═════ DATASET ═════

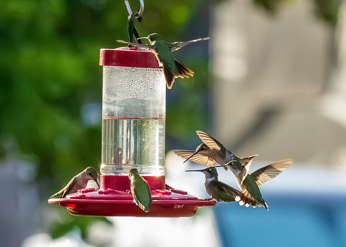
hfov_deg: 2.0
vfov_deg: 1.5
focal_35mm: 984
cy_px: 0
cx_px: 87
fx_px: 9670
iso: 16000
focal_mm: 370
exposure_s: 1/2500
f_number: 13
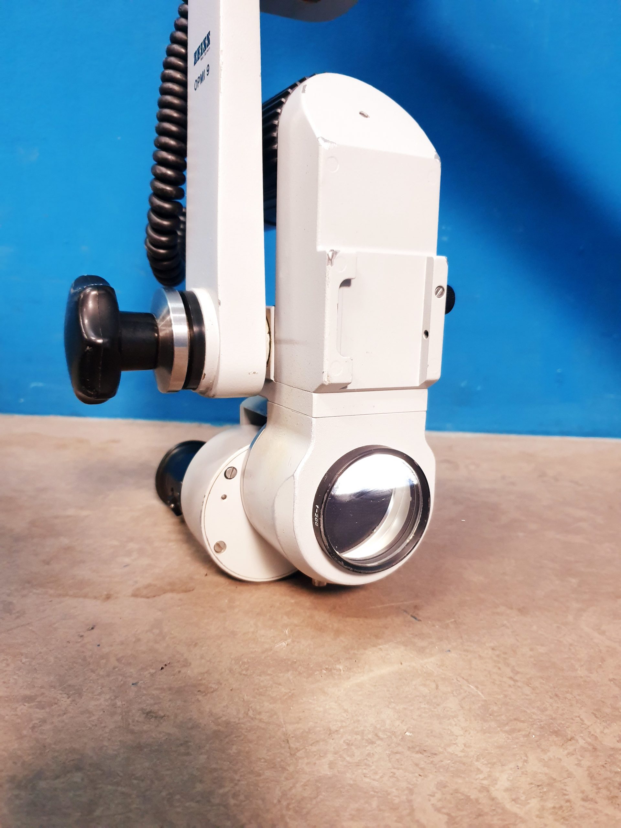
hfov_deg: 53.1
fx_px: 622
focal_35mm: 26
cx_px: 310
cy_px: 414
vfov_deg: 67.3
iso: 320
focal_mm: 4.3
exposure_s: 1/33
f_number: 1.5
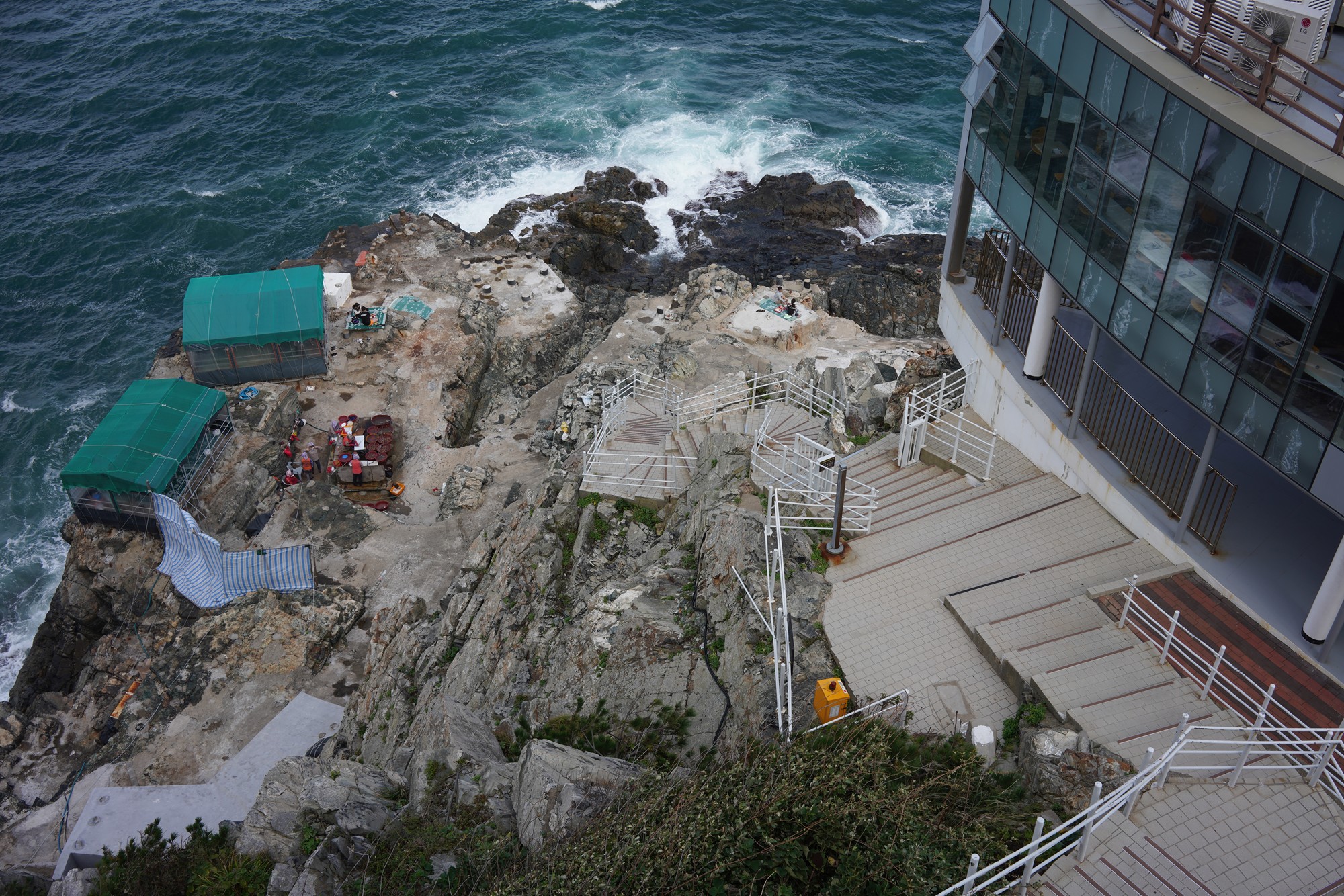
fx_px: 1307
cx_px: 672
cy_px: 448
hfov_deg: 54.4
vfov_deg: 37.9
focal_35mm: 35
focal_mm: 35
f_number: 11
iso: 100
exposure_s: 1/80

═════

ACTIVITY:
Write out the lines above from the one with "vfov_deg: 1.5" through the one with "vfov_deg: 37.9", ends included, exactly; no picture goes in.

EXERCISE RESPONSE:
vfov_deg: 1.5
focal_35mm: 984
cy_px: 0
cx_px: 87
fx_px: 9670
iso: 16000
focal_mm: 370
exposure_s: 1/2500
f_number: 13
hfov_deg: 53.1
fx_px: 622
focal_35mm: 26
cx_px: 310
cy_px: 414
vfov_deg: 67.3
iso: 320
focal_mm: 4.3
exposure_s: 1/33
f_number: 1.5
fx_px: 1307
cx_px: 672
cy_px: 448
hfov_deg: 54.4
vfov_deg: 37.9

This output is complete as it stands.